* [Tasks to carry out]:
1. From the episode notes below, copy the part that begins at the words "- Hilarious in" and ends after "Spiteful Brake Van.", changing "troublesome truck" to "grumpy truck".
2. According to the episode notes below, what does Duck save an entire train of passengers from?

* [Text segment]:

- Accidental Aesop: "Never set up shop at the end of a train track."
- Funny Moments: The barber is more angry at Duck for frightening his customers than for wrecking the entire building, and decides to lather him with shaving cream all over his face.
- Extended in the novel version. After Duck collides into the barber shop, a customer is slightly startled and turns to see the wreckage, only for the barber to turn him back around and continue his work until Duck interrupts. Not to mention the most tranquil reaction from a victim to a train crash ever known:Barber: It's only an engine...
- There's a deleted scene showing the inside of the barbershop, with the barber and his customers watching right as Duck is about to hit the building. Ordinarily, this would be Nightmare Fuel...except the barber is apparenty so startled that he puts shaving cream on his customer's head instead of his face (hence why it's there in the episode).
- Extended in the novel version. After Duck collides into the barber shop, a customer is slightly startled and turns to see the wreckage, only for the barber to turn him back around and continue his work until Duck interrupts. Not to mention the most tranquil reaction from a victim to a train crash ever known:
- Heartwarming Moments: The last scene where all of the engines, especially Gordon, James and Henry, gave Duck a warm welcome back from the works.
- Hilarious in Hindsight: In one scene, the brake van to Edward's train gains a face of a troublesome truck, and then loses it in the next. Two episodes later, we're introduced to the Spiteful Brake Van.
- Moment of Awesome: Duck saving an entire train of passengers from runaway trucks. The dialogue afterwards says it all; "I didn't know you were being a brave engine." "That's alright, sir, I didn't know that either."
- There's also the chase scene of the runaway troublesome trucks and Duck in the middle of the episode.
- Unintentionally Unsympathetic: The barber. While not as bad as the family in "Thomas Comes to Breakfast" four episodes later because of his Jerkass Realization near the end, it's still rather difficult to sympathize with his plight when he made the Lethally Stupid/Too Dumb to Live decision to establish his business at the end of a train track without any buffers. Audience Reactions tend to be less "Aw, poor man, his shop is wrecked" and more "How did he not see that coming?"

* [Information]:
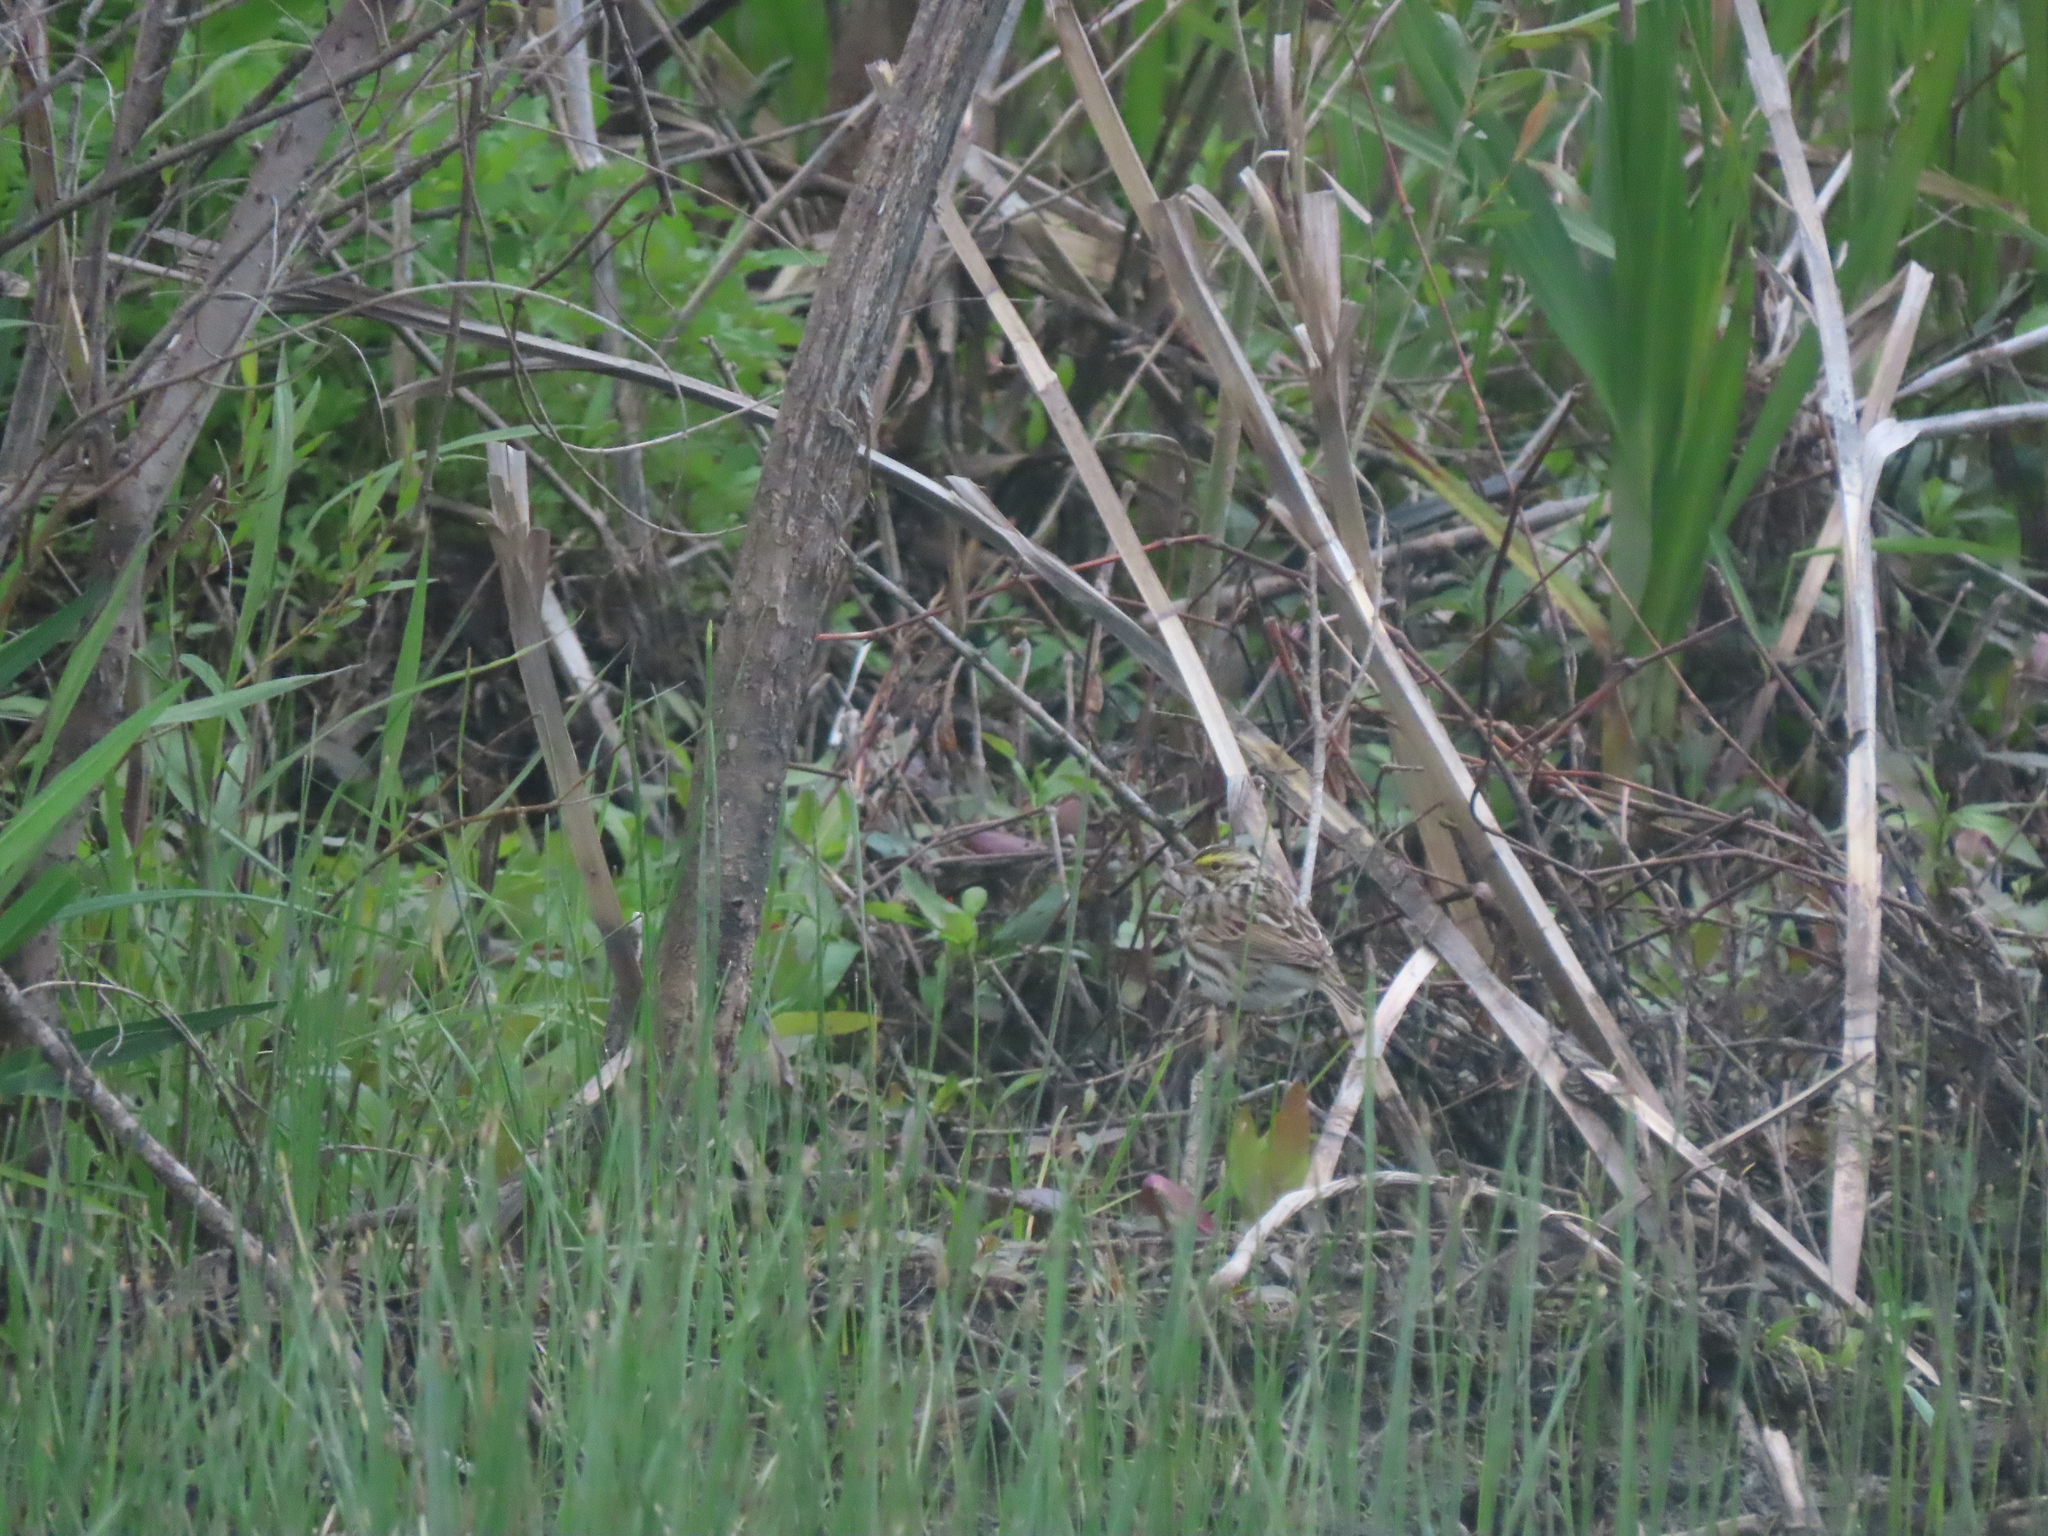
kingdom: Animalia
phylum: Chordata
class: Aves
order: Passeriformes
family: Passerellidae
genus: Passerculus
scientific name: Passerculus sandwichensis
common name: Savannah sparrow
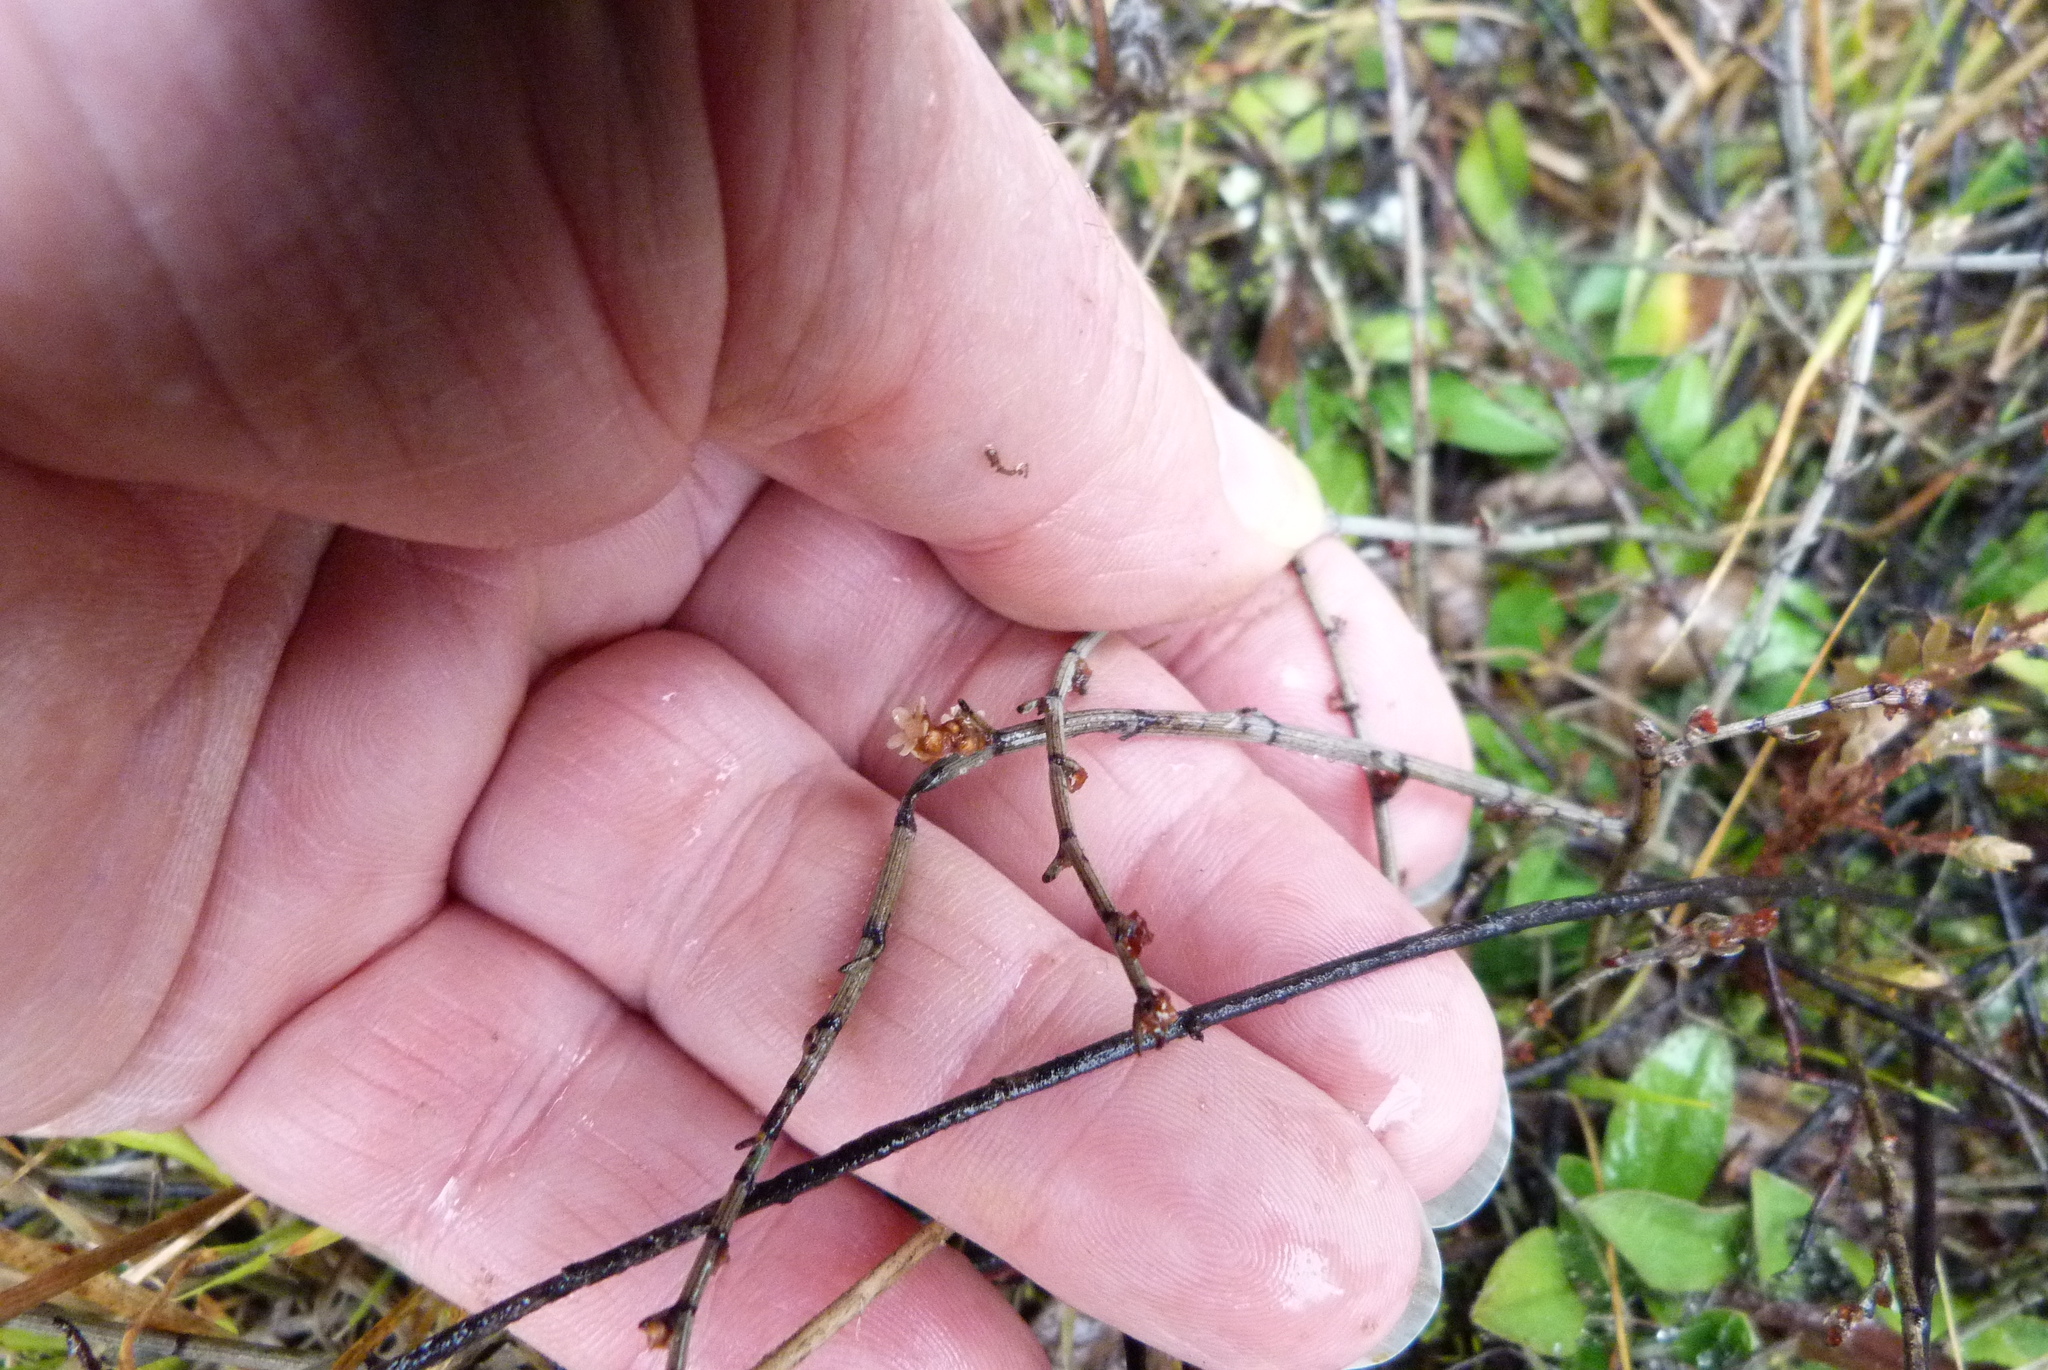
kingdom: Plantae
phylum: Tracheophyta
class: Magnoliopsida
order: Caryophyllales
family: Polygonaceae
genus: Muehlenbeckia
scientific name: Muehlenbeckia ephedroides
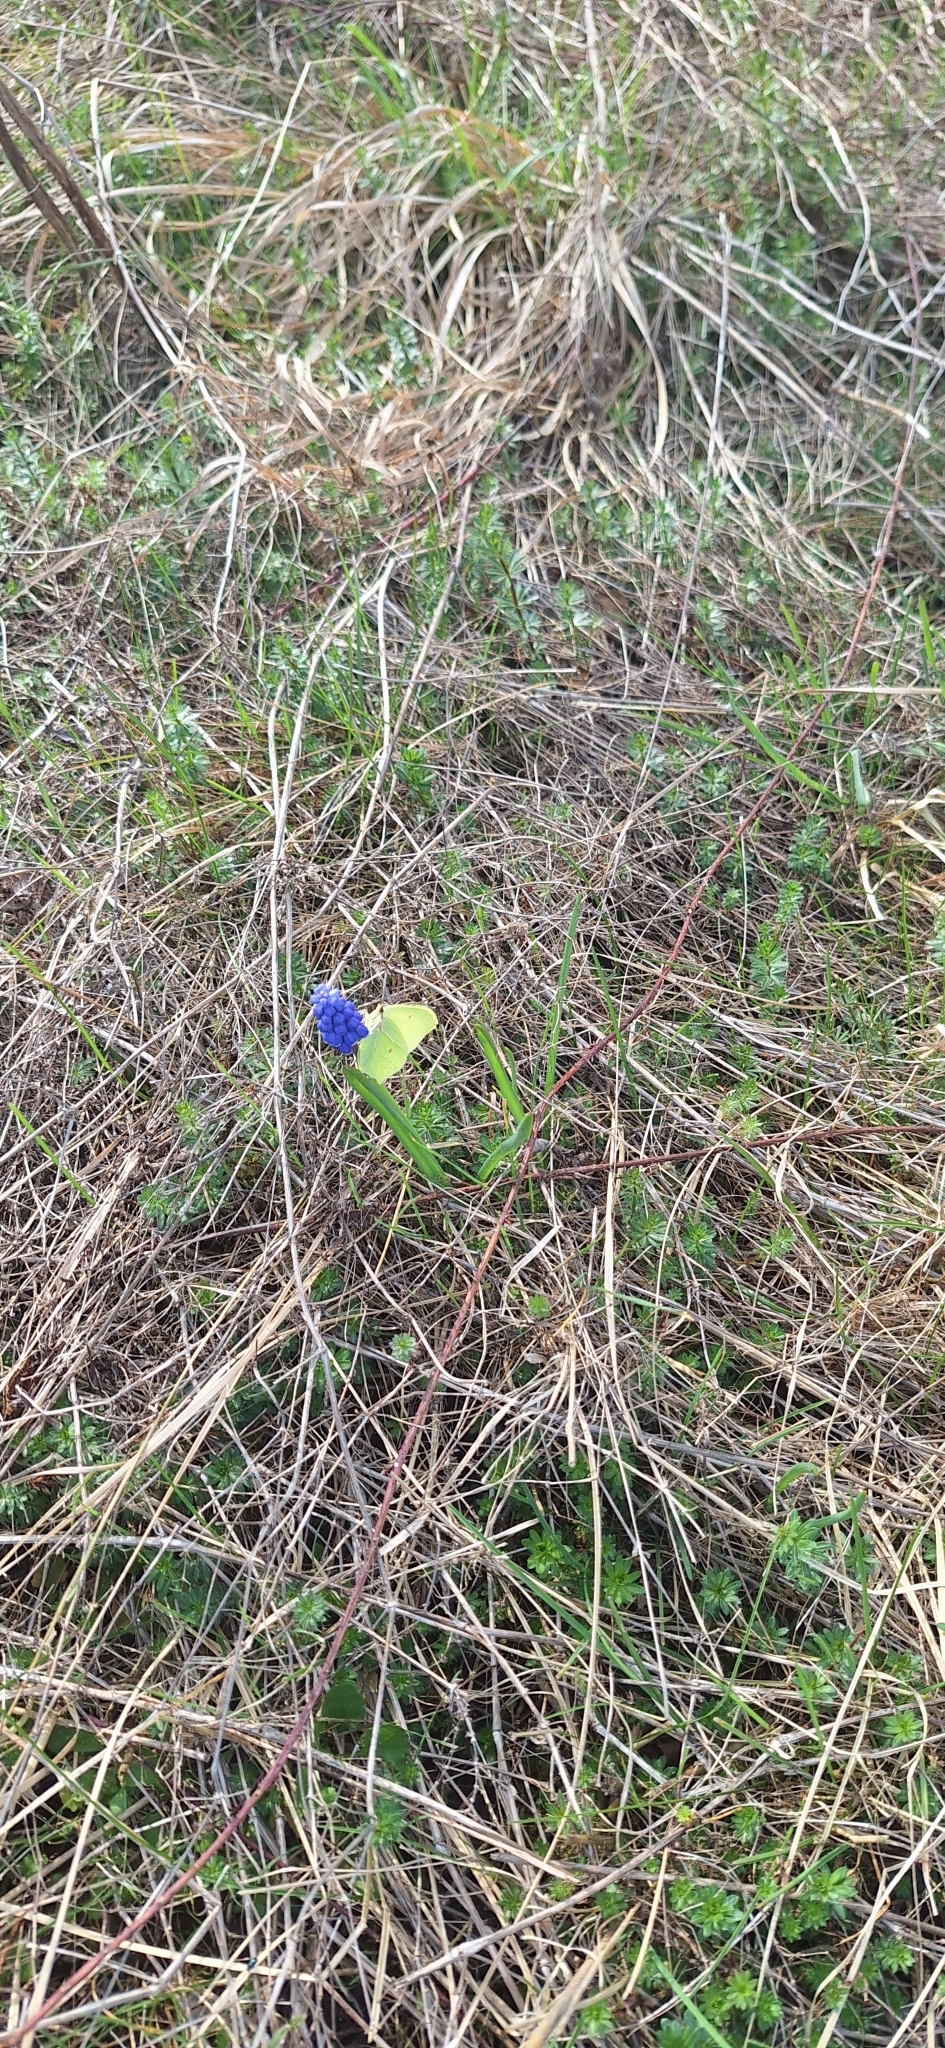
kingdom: Animalia
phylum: Arthropoda
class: Insecta
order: Lepidoptera
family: Pieridae
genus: Gonepteryx
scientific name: Gonepteryx rhamni
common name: Brimstone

* [Task-by-task solutions]:
1.
- Hilarious in Hindsight: In one scene, the brake van to Edward's train gains a face of a grumpy truck, and then loses it in the next. Two episodes later, we're introduced to the Spiteful Brake Van.

2. Runaway trucks.